Previously, you learned more about the importance of getting to know your users to write in a way that suits them and about what conversion copywriting actually is. Now it's time to present more proven principles for writing converting copy on your site.

1. Have a Clear Goal

Before you decide what copy should be on a page, you must first ask yourself: "What is the goal of this page?" Then the copy you write should drive the visitor towards that goal. A too scattered copy where many topics are treated at the same time will only be distracting.

One technique is to start from your most important CTA and then work "backwards" with the remaining copy. The goal is for visitors to click the button, how do we persuade them to do so with as few words as possible?

2. Review Your CTA Copy

There isn't much room for words on a button, but oh, how important they are! In various experiments, we have seen significant changes in the number of clicks on buttons just by changing or adding a word.

Use Action Verbs

Think about the word "Call to ACTION." It is a call to action. Therefore, you should always have a verb that helps the customer complete the sentence "I want to…."

Add Value

Presenting value to your visitors is important everywhere, even on a CTA. So besides having an action, try to include value too!

Image of CTA copy from Netflix

Which button feels more motivating to click?

Keep It Short

A CTA should be simple to quickly grasp and give a push in the right direction. If it contains too many words, it becomes complicated, and the chance of it leading to a click is less. Somewhere between 3-6 words is a good starting point.


Since you've found your way to a CRO blog, this might not need to be said, but always test your CTA copy if you have the opportunity. Copy is often easy to test technically and has great potential to make a difference.

3. Maintain the "Scent"

Imagine clicking on an ad that says "Buy now with 70% discount" and then landing on a page where there is no such offer. Then there's a pretty big chance you'll leave the page, right?

The thing is that the landing page must keep the promise that the ad, search result, or link made, otherwise, we lose the "scent" we got.

4. Keep the User in Focus

A personal address generally works better than talking about you and what you offer.

Many companies like to talk about themselves;

“We offer….”

“At our company…”

“With us, there is…”

But the focus should instead be on the person reading the text;

“You will get…”

“You can trust that…”

“Are you tired of…?”

Go through the text on your site or in a newsletter and see if you can replace “we,” “our,” and “us” with “you,” “your,” and “yours.”

5. Write Like a Human

There is a lot in copywriting that can be summarized with writing humanly. One example is error messages that often risk becoming technical and robotic.

Another way is to write more like you talk. Think about how you would sell your product in a store instead of using cool buzzwords and technical jargon on a product page or in an ad. How would you, for example, sell your product or service to your neighbor?
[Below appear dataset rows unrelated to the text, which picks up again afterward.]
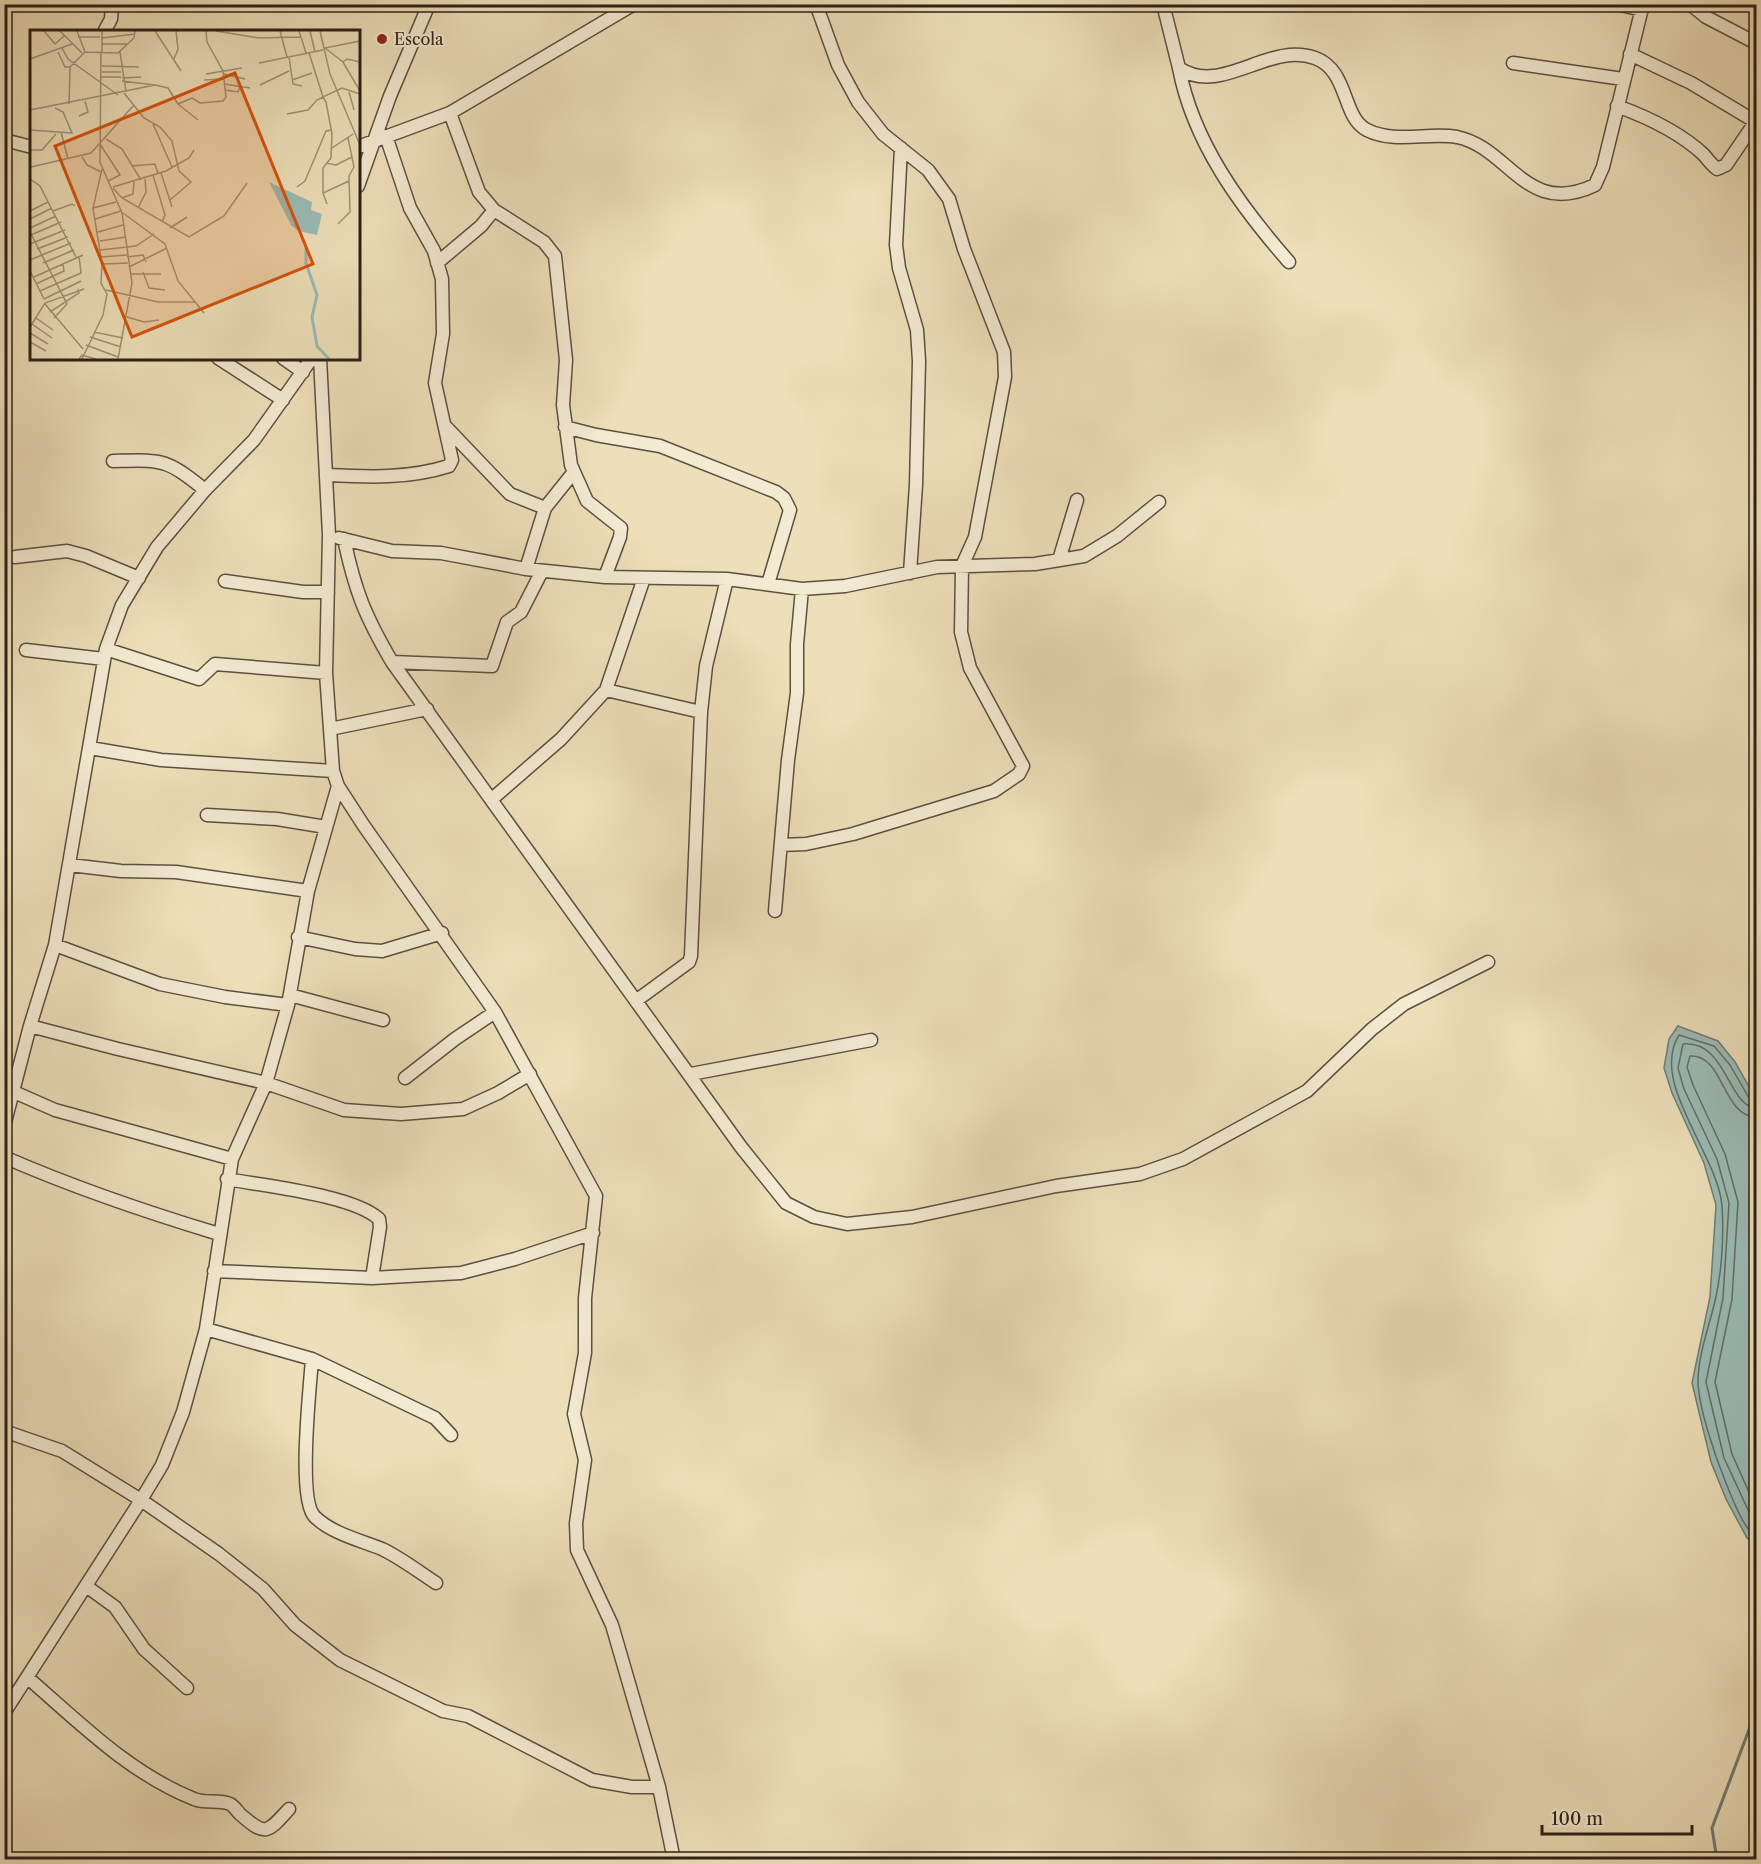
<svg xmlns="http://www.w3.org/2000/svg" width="1761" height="1864" font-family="'Libre Caslon Text',serif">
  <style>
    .water { fill: #9abcb6; stroke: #6e7e76; stroke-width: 1.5 }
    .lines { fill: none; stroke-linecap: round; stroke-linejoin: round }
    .shore { stroke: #636e66; stroke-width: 1.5 }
    .stream { stroke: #6e7e76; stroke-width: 3 }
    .minor-casing { stroke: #5c5040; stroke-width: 15 }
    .minor { stroke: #f3ead2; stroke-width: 12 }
    .poi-dot { fill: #8f2418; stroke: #f3ead2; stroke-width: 2 }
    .labels { text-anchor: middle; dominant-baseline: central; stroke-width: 4.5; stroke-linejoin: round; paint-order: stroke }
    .poi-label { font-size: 16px; fill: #2c2017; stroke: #f3ead2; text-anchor: start }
    .inset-river { fill: none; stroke: #9abcb6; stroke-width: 3 }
    .inset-road { fill: none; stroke: #a09378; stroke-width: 1.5 }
    .view { fill: #d5530d; fill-opacity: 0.15; stroke: #d5530d; stroke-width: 3 }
    .inset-edge { fill: none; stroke: #2c2017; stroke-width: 3 }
  </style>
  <rect width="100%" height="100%" fill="#eddfb9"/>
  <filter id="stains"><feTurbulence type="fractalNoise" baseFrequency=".00333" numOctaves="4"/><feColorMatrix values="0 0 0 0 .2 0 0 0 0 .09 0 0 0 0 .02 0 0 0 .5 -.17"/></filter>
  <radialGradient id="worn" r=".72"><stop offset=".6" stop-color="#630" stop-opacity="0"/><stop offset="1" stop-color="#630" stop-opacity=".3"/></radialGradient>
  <path class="water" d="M1678,1026L1718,1041L1735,1062L1756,1099V1546L1747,1538L1726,1499L1711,1462L1692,1383L1710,1297L1716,1205L1704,1163L1672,1093L1664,1068L1669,1039Z"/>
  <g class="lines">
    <path class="shore" d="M1756,1100L1749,1098L1730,1065L1714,1046L1679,1035C1649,1083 1718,1154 1722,1206C1724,1235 1722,1272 1715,1301C1709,1327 1698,1355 1698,1382C1699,1409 1715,1456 1726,1483C1733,1500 1742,1525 1756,1538
      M1756,1108C1728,1106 1726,1040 1683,1044L1678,1068L1684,1089L1717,1159L1729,1203L1723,1298L1706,1382L1724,1458L1756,1527
      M1756,1117C1722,1116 1724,1054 1690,1056L1687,1067L1693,1085L1725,1154L1738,1202L1732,1299L1715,1382L1732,1454L1756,1508"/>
    <path class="stream" d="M1717,1860L1712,1828L1756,1711"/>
    <g class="minor-casing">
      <path id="minor" d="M1163,4L1179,68C1221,97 1269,41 1315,58C1349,70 1342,118 1367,130C1395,144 1428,132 1457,137C1510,148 1526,218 1595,185L1603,167L1643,4
        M1617,4L1642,10
        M1690,4L1706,17L1756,43
        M104,32L111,19L112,4
        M1630,54L1691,83L1756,122
        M1513,63L1623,79
        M1179,68C1193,142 1240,206 1289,262
        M1617,106C1647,117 1680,132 1704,155C1708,160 1712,165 1717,169L1726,165L1756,121
        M450,113L479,192L494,210L544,242L555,256L566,360L563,405L571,465L587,501L621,528L620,537L605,577
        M4,140L32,147
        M358,147L450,113L634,4
        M901,148L896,245L899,268L917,330L919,361L916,485L910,573
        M358,186L390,96L429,4
        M437,263L481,226L494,210
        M218,358L283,400
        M283,358L303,372
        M446,427L510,494L545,508
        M565,427L596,435L660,446L776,492L784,498L790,510L768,584
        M113,461C163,460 165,458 205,490
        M326,475C368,477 408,479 449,466L452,460L435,383L443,334L442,279L434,251L410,208L386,136
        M339,538L392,551L441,553L526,569L605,577L727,579L802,589L845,586L937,567L1035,564L1084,556L1117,536L1159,502
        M344,539C355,591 365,616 392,662L741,1147L786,1203L814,1217L847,1224L912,1217L1056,1186L1140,1174L1183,1159L1307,1091L1372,1029L1404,1004L1488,962
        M15,557L67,551L86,556L139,578
        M1059,560L1077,500
        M526,569L545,508L573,473
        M225,581L303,592H328
        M106,649L199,679L215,664L326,673
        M26,650L104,659
        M392,662L492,666L507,622L521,612L542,571
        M606,690L701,712
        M330,729L427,709
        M90,748L161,760L333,771
        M338,786L364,826L495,1012L596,1196L585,1298V1353L574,1414L585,1460L576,1523L577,1550L612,1625L659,1787L674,1860
        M492,799L561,739L606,690L644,578
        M207,815L277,819L326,827
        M781,845L806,844L853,834L994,791L1019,774L1023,766L970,668L961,632L962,566L975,537L1005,377L1004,352L964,249L949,199L928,170L883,134L858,102L838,65L816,4
        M70,865L121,871L176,872L308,891
        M775,911L788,760L797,693V644L802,589
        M298,937L355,949L382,951L442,933
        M55,945L160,984L225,997L288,1005
        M290,995L383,1020
        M637,1000L689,962L691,956L701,712L706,666L727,579
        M30,1026L118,1049L266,1083L344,1110L401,1114L463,1109L498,1093L530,1074
        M691,1074L871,1040
        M405,1078L455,1039L495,1012
        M14,1092L55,1110L232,1159
        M4,1126L30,1026L55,945L106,649L122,605L157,547L205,490L254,440L312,358
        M4,1157C75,1188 146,1212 219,1234
        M227,1179C264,1186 353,1195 379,1219L380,1227L372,1278
        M214,1271L372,1278L461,1273L515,1259L593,1233
        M206,1329L312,1359L435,1418L451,1435
        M312,1359C310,1388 297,1500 315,1517C333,1534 360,1540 382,1549C401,1558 419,1572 436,1583
        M4,1431L62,1451L141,1500L219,1554L263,1589L295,1625L340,1660L443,1711L468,1716L592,1780L632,1787H659
        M86,1586L115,1607L144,1649L187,1688
        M28,1678C80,1723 129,1773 194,1799C205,1804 219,1799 230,1804C234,1806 237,1811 240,1814C266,1837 267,1833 289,1809
        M4,1713L141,1500L162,1465L183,1412L206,1329L232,1159L266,1083L288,1005L308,891L338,786L333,771L326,673L329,535L320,358"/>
    </g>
    <use href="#minor" class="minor"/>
  </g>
  <circle class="poi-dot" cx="382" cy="39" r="6"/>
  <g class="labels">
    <g class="poi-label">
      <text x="394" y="39">Escola</text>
    </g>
  </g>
  <g transform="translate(30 30)">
    <rect width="330" height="330" fill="#eddfb9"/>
    <path d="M239,152L282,172L281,180L292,184L287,205L268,201L261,195Z" fill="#9abcb6"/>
    <path class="inset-river" d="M276,218V233L287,265L282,287L287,316L299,329"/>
    <path class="inset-road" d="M14,1L25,14L34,6M30,1L52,23M47,1L55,22L88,23L104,8L105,1M72,1V22M125,1L151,41M186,1L229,8L271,7M250,1L257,27M269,1L276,23M280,1L285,22M290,1L300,44L330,115M48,7H70M72,8L105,4M72,14H97M32,18L38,29L88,65M295,18L313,32L330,61M295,18L330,11M28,22L35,37H40M71,22L70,132L92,183L102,253L88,329M90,22L96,62M279,23L293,67L312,58L330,64M259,27L263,54L272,56M0,29L42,14M144,29L148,19L146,1M313,32L317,29L330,32M229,33L293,20M72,36L109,37M72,42H91M176,44L212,38M194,44L215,49M71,47H91M92,48L111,47M174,50L194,49M262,50L282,43M92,51L124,55M194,54L220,58M230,55L259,41M195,60L208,62L210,56M319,62L324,80M94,63L114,88L130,97L142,111L149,141L161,152L140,170M287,70L293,67L296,72L302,104L301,128L293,138V163L297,174M39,74L40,37L55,22M148,74L168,90M0,80L125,55L138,58L148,74L162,68L170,73L193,71L196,67L193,41L177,12L176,1M257,84L278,80L287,70M49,86L58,82L55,71M123,94L142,137M0,100L42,103L33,82L25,78M31,102L38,129M76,109L92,119L111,150M70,114L90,145L78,151M302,118L323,104M0,120H12L26,104M52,127L57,135L71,142M296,133L306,135L322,127M101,136L125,134L128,144M1,137L61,123L103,76M131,143L142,177M123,145L135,185L132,192M0,149L10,156L46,227M83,157L136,141L159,128L164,120M267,157L275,151L296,101L302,100M83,158L92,168L159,207L194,186L217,153M293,163L319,151M92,168L103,164L104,152M63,178L86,172M108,178L116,162L115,149M0,181L18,172M23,181L42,174L45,176M93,183L135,214L148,251L174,283M0,189L22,178M65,189L91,181M308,194L320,182L319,146L324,137L318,108M0,198L26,186M140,198L157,187M0,202L37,274L24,288M68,202L93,195M1,205L31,192M70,211L96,207M0,214L35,200M7,219L38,207M70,220L106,216L124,204M71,227L97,225M97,227L113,225L116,232M0,230L41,213M13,233L44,220M72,234L98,233M99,237L137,218M0,241L14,269M113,242L119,258L135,260M101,244H131M4,247L53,225M6,254L34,241L33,234M76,260L128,272H166M10,261L51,243L49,226M14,269L51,251M15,274L53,319M20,282L49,263L48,259M97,287L114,292L129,290M6,288L23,300M2,294L22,308M0,297L15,273L54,259M64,302L93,308M0,303L18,314M60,307L91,317M0,312L16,321M56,315L88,327M49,329L52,325L66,329M52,329L73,285L77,264L71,253L72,234L63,178L72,139"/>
    <path class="view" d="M205,43L283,234L102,307L25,116Z"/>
    <rect width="330" height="330" class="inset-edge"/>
  </g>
  <rect width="1761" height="1864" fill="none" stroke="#eddfb9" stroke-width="24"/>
  <rect x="6" y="6" width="1749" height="1852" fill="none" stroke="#2c2017" stroke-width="3"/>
  <rect x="12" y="12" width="1737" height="1840" fill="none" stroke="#2c2017" stroke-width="1.5"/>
  <path d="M1542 1825v9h150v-9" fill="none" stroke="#2c2017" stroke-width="3"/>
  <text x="1551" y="1825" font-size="18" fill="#2c2017" stroke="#f3ead2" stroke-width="4.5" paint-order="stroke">100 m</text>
  <rect width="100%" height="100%" filter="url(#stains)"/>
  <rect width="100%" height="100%" fill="url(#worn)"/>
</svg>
The product is a series of professional wireless and wired headsets specifically designed for the best possible calls in noisy, busy environments. The headsets include powerful encryption technology that ensures all interactions with citizens are protected all the way.

Would a salesperson stand in a store and say this? How about…?:

Our wireless headsets are made to work extra well in noisy environments. You don't have to worry about sensitive information leaking out because the headset is encrypted.

6. Skip the Internal Jargon!

Everyone becomes blind to their own environment sooner or later, and it's hard to see the texts you write with the user's eyes. Everyone is affected sooner or later by the curse of knowledge.

What does this mean in practice? It means we have to be careful not to use words that are obvious to us but not to the user. Below you see an example from Big Bag, which thinks I should choose a "fraction." The problem is that I have no idea what that is.

Example of a webpage with language that is not user focused.

Example of when the language is not user-focused

7. Evoke Emotions!

The decisions we make are often emotion-based, so if you don't write emotion-triggering copy, it's harder to persuade your visitors to convert.

Hero Copy: Show Who the Customer Becomes

It's not the product or service you sell that the visitor wants but who they become when the product is used. They are buying a better version of themselves!

Pain: Highlight the Problem

It can feel uncomfortable to talk about problems, but showing the visitor that you understand their problem makes you more credible when you offer a solution.

"Do you spit blood when you brush?" copy on an ad for toothpaste.

Pain-focused copy - recognizing a problem and the solution to the problem

Summary – How to Boost Your Conversion Copy:

  1. Have a Clear Goal

One page – one goal. Always start from the conversion goal.

2. Optimize Your CTA Copy

Thoughtful CTA copy makes a big difference. Add value, keep it short, and don't forget the verb!

3. Maintain the Scent

Ensure that landing pages respond to search results, ads, etc.

4. Keep the User in Focus

Write to a person, not about yourselves. Use more "you" than "we."

5. Write Like a Human

Avoid technical jargon, buzzwords, and robotic error messages.

6. Skip the Internal Jargon

Avoid words that users don't understand; they are not as knowledgeable as you.

7. Evoke Emotions

Emotions play a role in decision-making, so trigger them with copy.

Now go to your site and check if the copy there provides the right conditions for your visitors to convert into customers. Or even better, do a bunch of usability tests on your target audience and see if they understand what you want to say and can frictionlessly make it all the way to the goal!